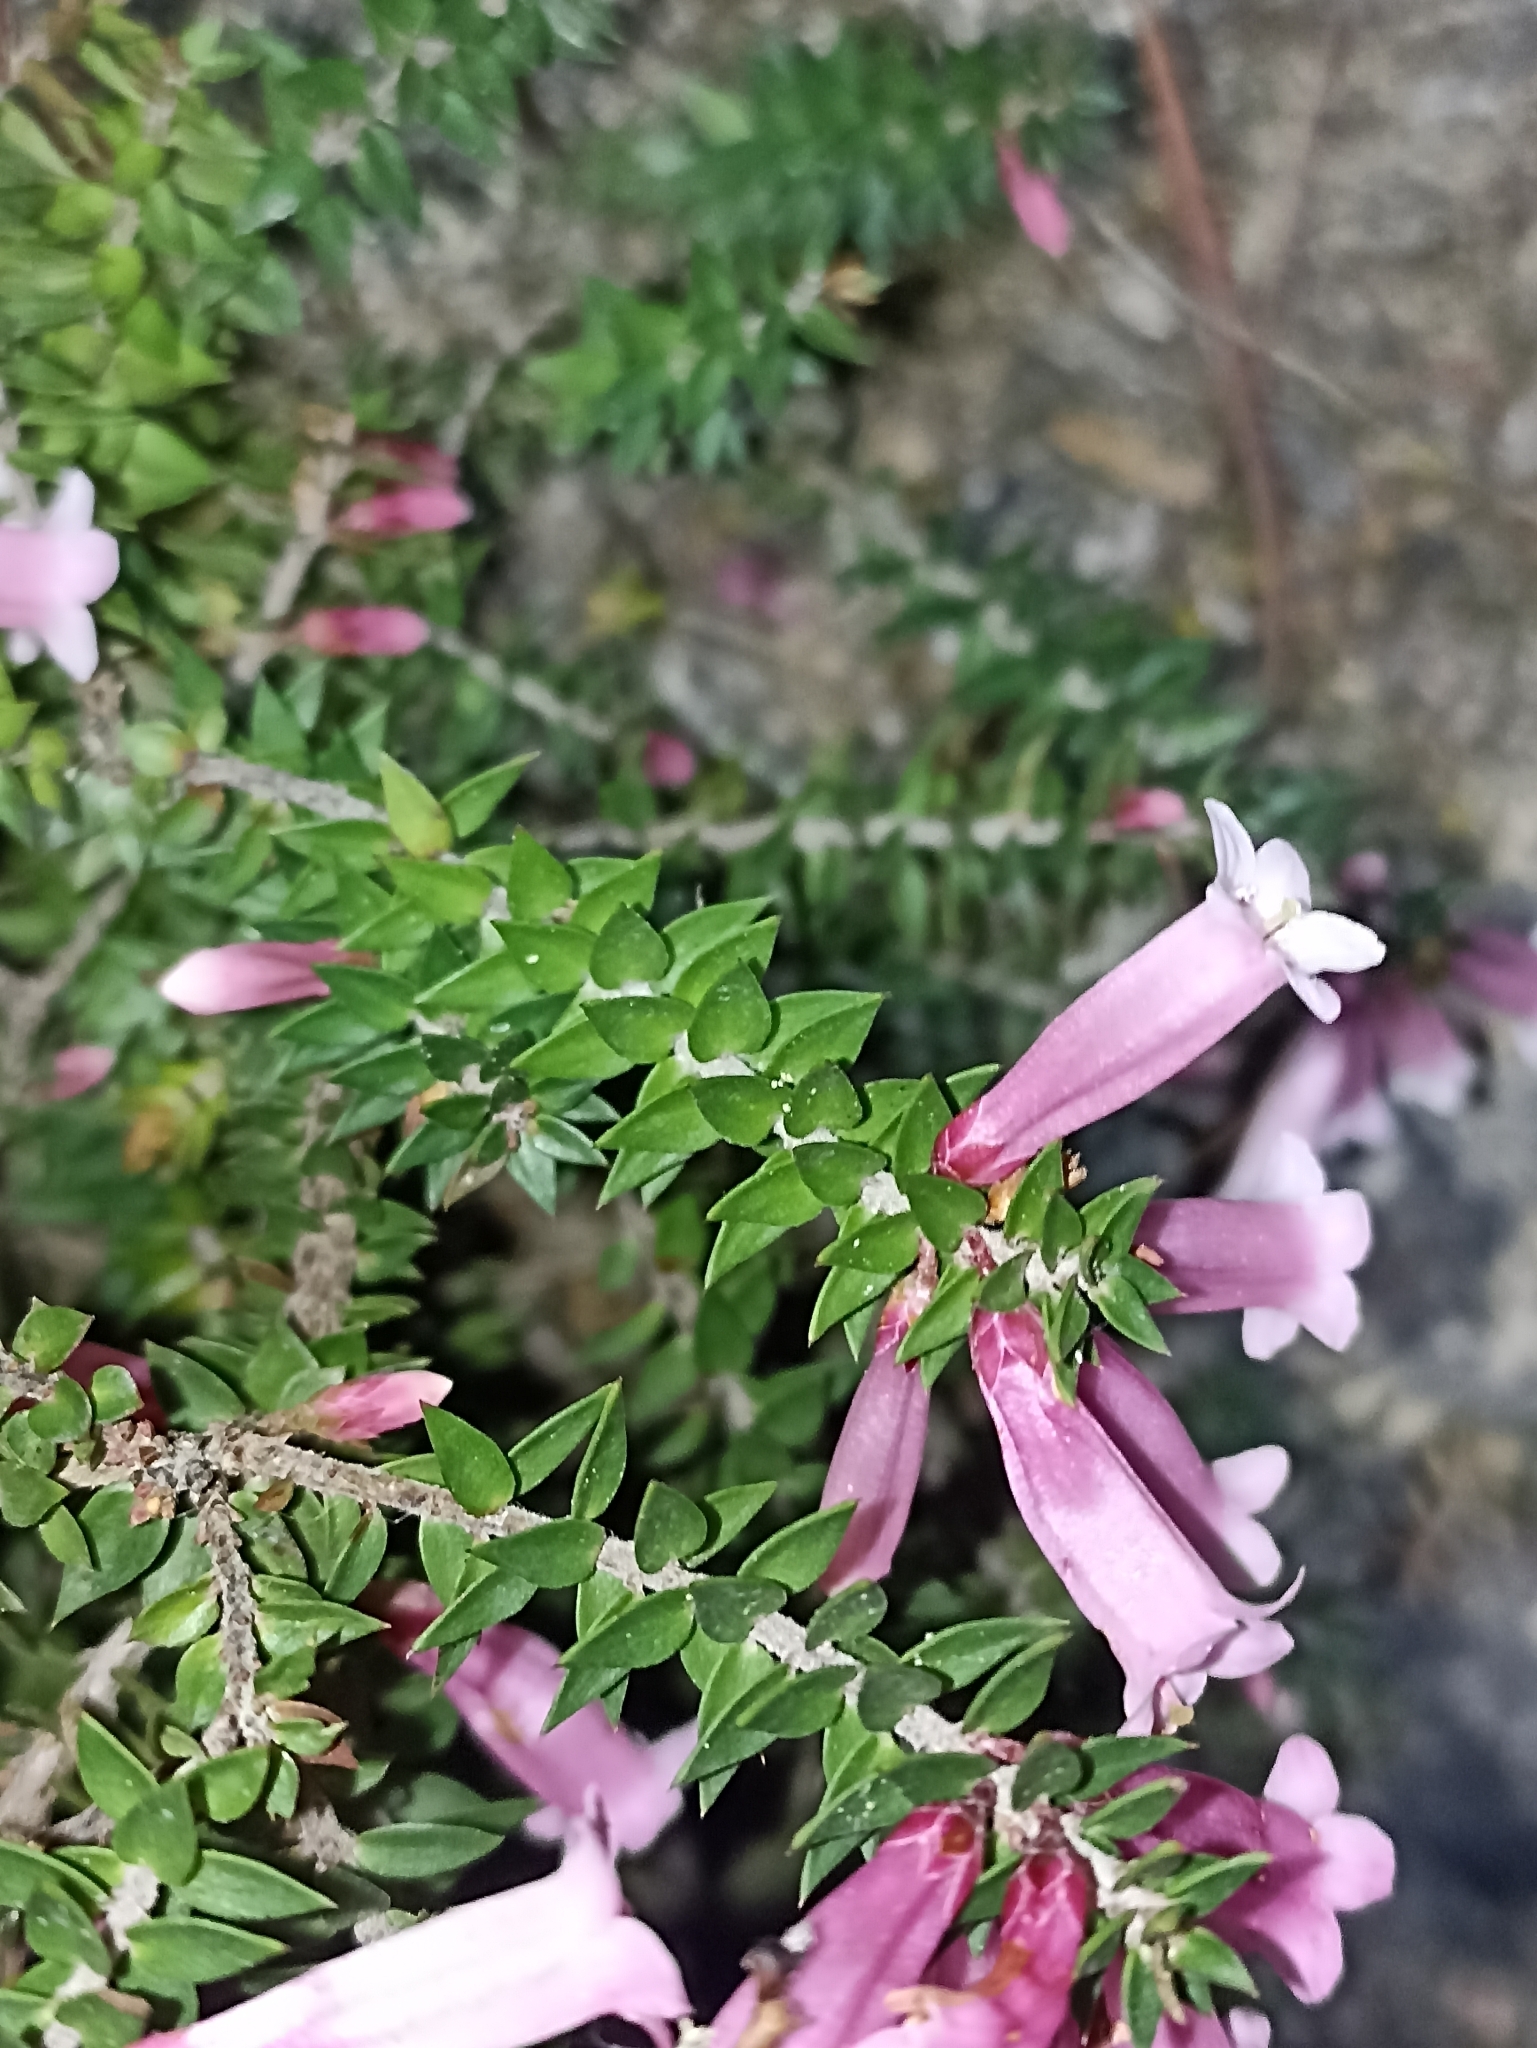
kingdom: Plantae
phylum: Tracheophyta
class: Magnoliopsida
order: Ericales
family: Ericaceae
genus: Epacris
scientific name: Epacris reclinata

——————

Obiettivo: Puoi riscrivere senza alcuna modifica le righe di tutti i record, lasciando fuori le immagini?

Risposta completa:
kingdom: Plantae
phylum: Tracheophyta
class: Magnoliopsida
order: Ericales
family: Ericaceae
genus: Epacris
scientific name: Epacris reclinata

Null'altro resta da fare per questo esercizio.